May 10, 2008
Famous, Decrepit Building Must Be Repaired

Photograph of the Windermere by edEx on Flickr
A judge ordered that the second-oldest apartment building in New York City must be repaired by its owners. The Windermere, at West 57th Street and Ninth Avenue, has been the scene of of landlord and tenant struggles and evacuations as the fire department has found its conditions unsafe.
The NY Times reports that Judge Karen Smith ordered "the permanent repair and restoration" of the building. The Windermere was landmarked in 2005 (PDF), and owners of landmarked buildings are required to keep them in good shape (sometimes owners rebel). However, owner Toa Construction did not, and the city sued the company in March.
The city will determine what needs to be fixed and Landmarks Preservation Commission chair Robert Tierney told the Times, "The Windermere is an invaluable part of the city’s heritage and now will remain so for future generations." And the New York Landmarks Conservancy describes the merits of the Windermere:
Built in 1881, the Windermere was the pinnacle of Manhattan apartment and social life in its prime. The second-oldest large apartment building in all the boroughs, its exterior boasts intricate brickwork and three-story bow-front windows, and when it opened its doors, its interior featured engraved marble fireplaces, mirrored parlor walls, carved hazlewood moldings and parquet floors that since have been lost to years of water damage and neglect. Now, the Windermere's base has remained under scaffolding and most of its 169 street-side windows have been covered for years.One famous former tenant: Steve McQueen.




I hope Steve McQueen is a famous former tenant. He was very cool, but I'd hate to run into him in the laundry room now.
What's the oldest apartment building?
Nothing a good fire can't fix.
Isn't this place haunted? Not that I believe in that stuff because if that were true, all of the city would be haunted.
#3
well if it does burn, we know which IP address to give to the NYPD.
That building reeks of wet contagious mold. Unbelievable that 5 people lived there until last year.
Just keep Bloomberg away from it...it'll never get redeveloped.
The owners haven't done anything and the judge is trusting them to follow the order? By the time she finds them in contempt, the building may have fallen down. Who's to say they won't hire substandard contractors anyway? I would have set the penalty during the verdict at immediate forteiture of the building. If building owners won't fix up a structure, then the city should give it to somebody who will.
Should the courts force anyone to maintain a neglected building that's over 100 years old?
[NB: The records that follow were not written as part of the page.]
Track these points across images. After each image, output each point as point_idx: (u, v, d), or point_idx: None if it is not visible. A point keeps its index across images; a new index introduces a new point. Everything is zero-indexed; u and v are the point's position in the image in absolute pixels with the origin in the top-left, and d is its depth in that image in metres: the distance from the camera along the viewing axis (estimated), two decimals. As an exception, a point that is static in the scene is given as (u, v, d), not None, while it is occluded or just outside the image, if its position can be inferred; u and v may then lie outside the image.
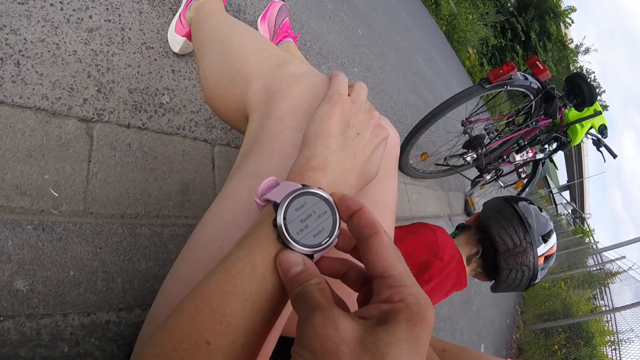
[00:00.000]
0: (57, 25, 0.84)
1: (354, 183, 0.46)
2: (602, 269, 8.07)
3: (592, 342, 5.86)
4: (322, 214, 0.37)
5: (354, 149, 0.46)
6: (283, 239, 0.36)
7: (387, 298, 0.31)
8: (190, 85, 1.10)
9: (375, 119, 0.52)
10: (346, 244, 0.39)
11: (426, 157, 2.59)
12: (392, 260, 0.33)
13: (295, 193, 0.37)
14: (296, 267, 0.34)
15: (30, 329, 0.63)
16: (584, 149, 15.00)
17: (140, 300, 0.78)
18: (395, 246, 0.35)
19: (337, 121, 0.46)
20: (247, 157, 0.55)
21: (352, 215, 0.36)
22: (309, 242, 0.36)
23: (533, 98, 2.23)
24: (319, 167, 0.42)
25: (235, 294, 0.35)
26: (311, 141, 0.45)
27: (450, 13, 8.21)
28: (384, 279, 0.32)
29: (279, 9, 1.40)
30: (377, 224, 0.35)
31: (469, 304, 3.21)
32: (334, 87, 0.50)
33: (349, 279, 0.38)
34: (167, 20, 1.11)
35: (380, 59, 3.07)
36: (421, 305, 0.30)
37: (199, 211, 0.98)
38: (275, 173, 0.50)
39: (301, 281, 0.33)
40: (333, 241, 0.37)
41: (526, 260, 1.15)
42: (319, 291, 0.32)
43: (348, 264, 0.39)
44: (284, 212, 0.36)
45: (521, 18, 13.13)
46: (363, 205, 0.37)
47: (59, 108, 0.79)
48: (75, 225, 0.74)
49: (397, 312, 0.29)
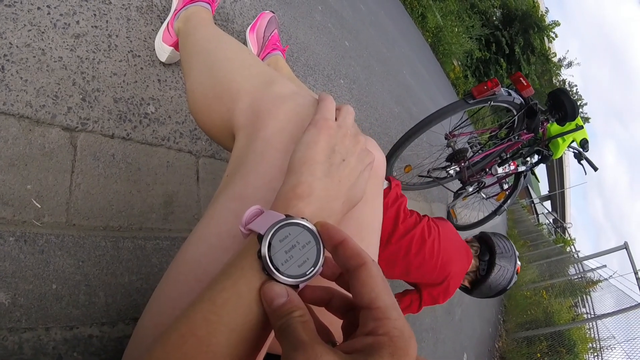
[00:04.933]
0: (44, 30, 0.83)
1: (339, 209, 0.47)
2: (584, 278, 8.18)
3: (574, 350, 5.92)
4: (306, 244, 0.37)
5: (339, 176, 0.47)
6: (268, 270, 0.36)
7: (372, 330, 0.31)
8: (176, 95, 1.10)
9: (360, 144, 0.52)
10: (331, 273, 0.39)
11: (410, 170, 2.61)
12: (379, 292, 0.33)
13: (279, 224, 0.37)
14: (280, 299, 0.35)
15: (12, 343, 0.62)
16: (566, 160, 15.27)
17: (123, 315, 0.77)
18: (384, 276, 0.35)
19: (323, 147, 0.46)
20: (233, 178, 0.55)
21: (337, 247, 0.36)
22: (293, 272, 0.36)
23: (516, 113, 2.27)
24: (304, 194, 0.42)
25: (220, 324, 0.35)
26: (297, 167, 0.45)
27: (437, 25, 8.31)
28: (370, 311, 0.32)
29: (268, 21, 1.41)
30: (363, 255, 0.35)
31: (451, 315, 3.23)
32: (321, 112, 0.51)
33: (333, 307, 0.39)
34: (154, 28, 1.11)
35: (366, 71, 3.09)
36: (405, 338, 0.30)
37: (182, 224, 0.97)
38: (261, 196, 0.50)
39: (284, 313, 0.34)
40: (318, 270, 0.37)
41: (510, 263, 1.51)
42: (302, 324, 0.32)
43: (331, 293, 0.39)
44: (268, 244, 0.36)
45: (506, 32, 13.36)
46: (346, 236, 0.37)
47: (43, 116, 0.78)
48: (57, 238, 0.73)
49: (381, 347, 0.30)
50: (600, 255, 8.47)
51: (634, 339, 5.55)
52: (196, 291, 0.39)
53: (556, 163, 16.65)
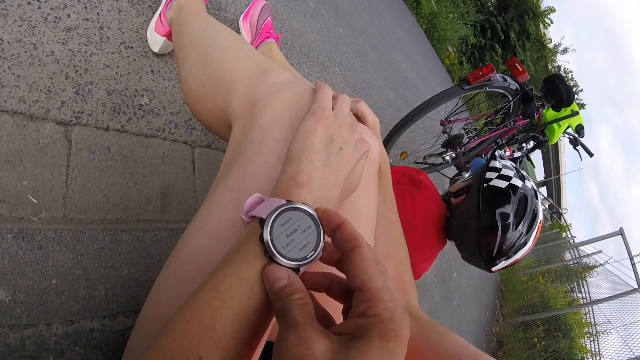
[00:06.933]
0: (35, 24, 0.82)
1: (337, 198, 0.47)
2: (580, 263, 8.26)
3: (570, 334, 6.00)
4: (306, 228, 0.38)
5: (337, 165, 0.47)
6: (270, 253, 0.36)
7: (363, 312, 0.32)
8: (169, 85, 1.09)
9: (357, 133, 0.53)
10: (330, 258, 0.40)
11: (406, 156, 2.61)
12: (372, 274, 0.33)
13: (281, 209, 0.38)
14: (281, 281, 0.35)
15: (14, 340, 0.62)
16: (561, 145, 15.29)
17: (123, 307, 0.77)
18: (378, 260, 0.35)
19: (321, 137, 0.47)
20: (230, 168, 0.55)
21: (335, 230, 0.37)
22: (294, 255, 0.37)
23: (511, 99, 2.27)
24: (304, 183, 0.43)
25: (225, 309, 0.36)
26: (296, 157, 0.46)
27: (431, 12, 8.25)
28: (362, 292, 0.33)
29: (261, 9, 1.39)
30: (359, 238, 0.36)
31: (448, 299, 3.26)
32: (318, 102, 0.51)
33: (333, 292, 0.39)
34: (146, 19, 1.09)
35: (360, 58, 3.07)
36: (396, 320, 0.31)
37: (180, 215, 0.97)
38: (260, 185, 0.51)
39: (285, 295, 0.34)
40: (318, 254, 0.38)
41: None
42: (300, 307, 0.33)
43: (330, 278, 0.39)
44: (270, 228, 0.37)
45: (501, 18, 13.27)
46: (344, 219, 0.38)
47: (37, 111, 0.77)
48: (55, 233, 0.73)
49: (371, 328, 0.30)
50: (596, 241, 8.52)
51: (629, 323, 5.63)
52: (198, 281, 0.39)
53: (552, 149, 16.68)
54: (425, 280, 2.69)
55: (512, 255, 1.14)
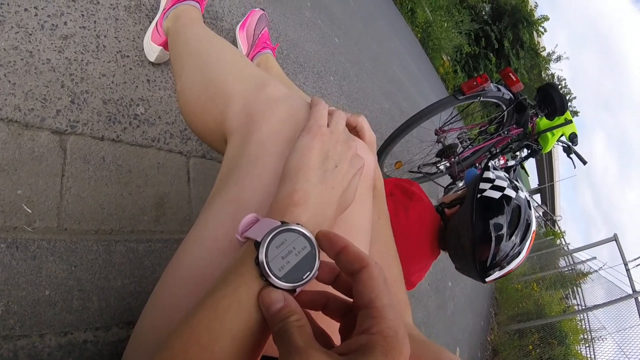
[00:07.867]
0: (31, 32, 0.82)
1: (332, 215, 0.48)
2: (574, 270, 8.28)
3: (565, 341, 6.00)
4: (302, 249, 0.38)
5: (333, 182, 0.48)
6: (265, 276, 0.37)
7: (367, 329, 0.32)
8: (165, 95, 1.09)
9: (352, 149, 0.53)
10: (327, 277, 0.40)
11: (400, 166, 2.62)
12: (379, 292, 0.34)
13: (275, 231, 0.38)
14: (277, 304, 0.35)
15: (7, 351, 0.62)
16: (555, 153, 15.36)
17: (117, 319, 0.77)
18: (386, 278, 0.36)
19: (317, 154, 0.48)
20: (227, 182, 0.55)
21: (339, 253, 0.37)
22: (290, 277, 0.37)
23: (505, 108, 2.29)
24: (300, 201, 0.43)
25: (223, 331, 0.36)
26: (292, 174, 0.46)
27: (426, 20, 8.31)
28: (368, 310, 0.33)
29: (258, 19, 1.40)
30: (365, 257, 0.36)
31: (443, 308, 3.26)
32: (314, 118, 0.52)
33: (330, 310, 0.39)
34: (143, 27, 1.10)
35: (356, 67, 3.09)
36: (398, 339, 0.31)
37: (174, 225, 0.96)
38: (257, 200, 0.51)
39: (282, 318, 0.34)
40: (314, 274, 0.38)
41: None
42: (298, 329, 0.33)
43: (327, 296, 0.40)
44: (265, 250, 0.37)
45: (495, 26, 13.36)
46: (347, 242, 0.38)
47: (32, 120, 0.77)
48: (49, 243, 0.72)
49: (374, 346, 0.30)
50: (590, 247, 8.54)
51: (624, 329, 5.64)
52: (195, 294, 0.39)
53: (545, 157, 16.76)
54: (419, 289, 2.69)
55: (506, 265, 1.14)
Unless the current owners held the building's title for the last 30 years, they cannot be responsible for all the long term neglect.
How long does it take to fix problems? Certainly not 30 years. Even if you just maintain the same decrepit condition you bought it in, 30 years is too long. You bought it, you fix it, plain and simple. It's not like they didn't know the building's condition before they bought it.
Masako Yamagata has owned the building since 1986.
The Manhattan on 86th Street and Second Avenue, dating from 1880, is considered the oldest large apartment building in the borough.